The blood of one of the Balibo Five was smeared across a painting of the Australian flag after Indonesian military commanders ordered the journalists killed, an inquest has heard.
A former East Timorese citizen revealed the chilling details on Tuesday as the inquest into the death of Brian Peters, one of the five Australian-based newsmen killed at Balibo in East Timor in 1975, resumed after a two-month break. ADVERTISEMENT
The five were shot at Balibo on October 16, 1975, during the invasion of the former Portuguese territory by Indonesian forces.
Antonio Sarmento, who now lives in Queensland, told the inquest that an Indonesian journalist who had travelled to Balibo on the day of the killings told him about the incident.
Mr Sarmento said the journalist had flown on a helicopter with Indonesian soldiers from the East Timor border village of Batugade to nearby Balibo early on October 16.
When the journalist returned on the helicopter later that day, a video camera, a tape recorder, a 80mm mortar and army machine gun were unloaded and taken to the house of Lieutenant Colonel Dadin Kalbuadi, who commanded Indonesia's border troops.

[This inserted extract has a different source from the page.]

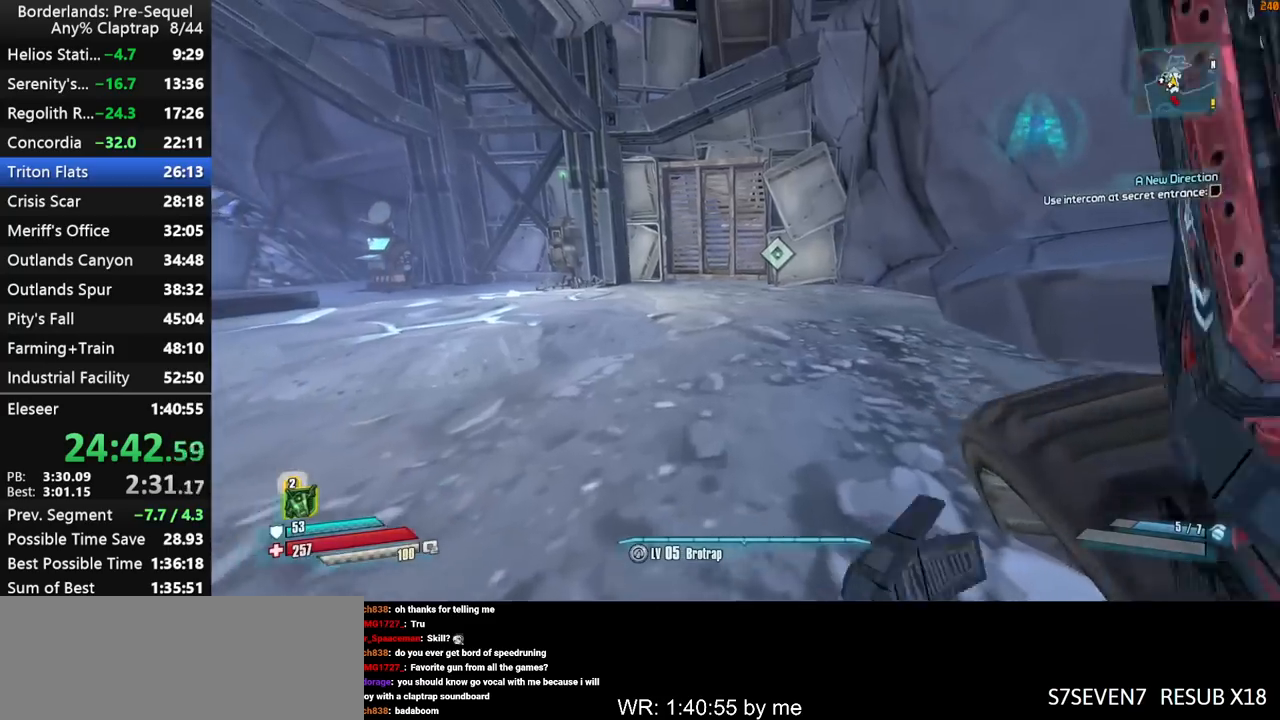
{"keys": ["f", "w"], "mouse_move": "right", "events": [[33, "shift", "up"], [83, "shift", "down"], [417, "shift", "up"], [467, "f", "down"]]}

"He said when the (Indonesian military) regional commanders arrived in Balibo, the five journalists raised their hands and they told them `we are Australian journalists' and then they just made like a brief inquiry and then they shot them," Mr Sarmento told Glebe Coroner's Court.
"He told us that one of the soldiers took the blood of one of them and painted it on an Australian flag."
The inquest has heard that the five journalists had painted an Australian flag on the side of a Balibo house they were staying in so they would not be mistaken by Indonesian forces as Fretilin fighters.
Mr Sarmento said he travelled to Balibo the following day and saw blood traced over an Australian flag painted on the right hand side of a door to the house.
An Indonesian military commander, known only as Captain Fernando, pointed out the blood smears to Mr Sarmento and two of his Timorese friends.
Mr Sarmento also revealed that the night before the killings, Captain Fernando told him in Batugade that the Indonesians knew the five Australian newsmen were in Balibo and wanted them dead.
"He said that they know that there are some Australian journalists in the Batugade area and Balibo and they tried to locate them and arrest them and if possible they would kill them," Mr Sarmento said.
"He didn't explain exactly why, but the way he told us, they seemed (to think) they were working together with Fretilin."
Official government reports have said the five newsmen were killed in crossfire between Indonesian forces and Fretilin troops.
But several East Timorese eyewitnesses have told the inquest the men were executed and their bodies burnt.
Mr Sarmento said according to the journalist who told him about the killings, Indonesian soldiers stripped the newsmen's bodies of their clothes and dressed them in Fretilin camouflage uniforms.
Their bodies were then placed on top of machine guns "to make out they had been killed while fighting" and photographed.
They were then placed in the house the men had been staying in and set alight, Mr Sarmento said.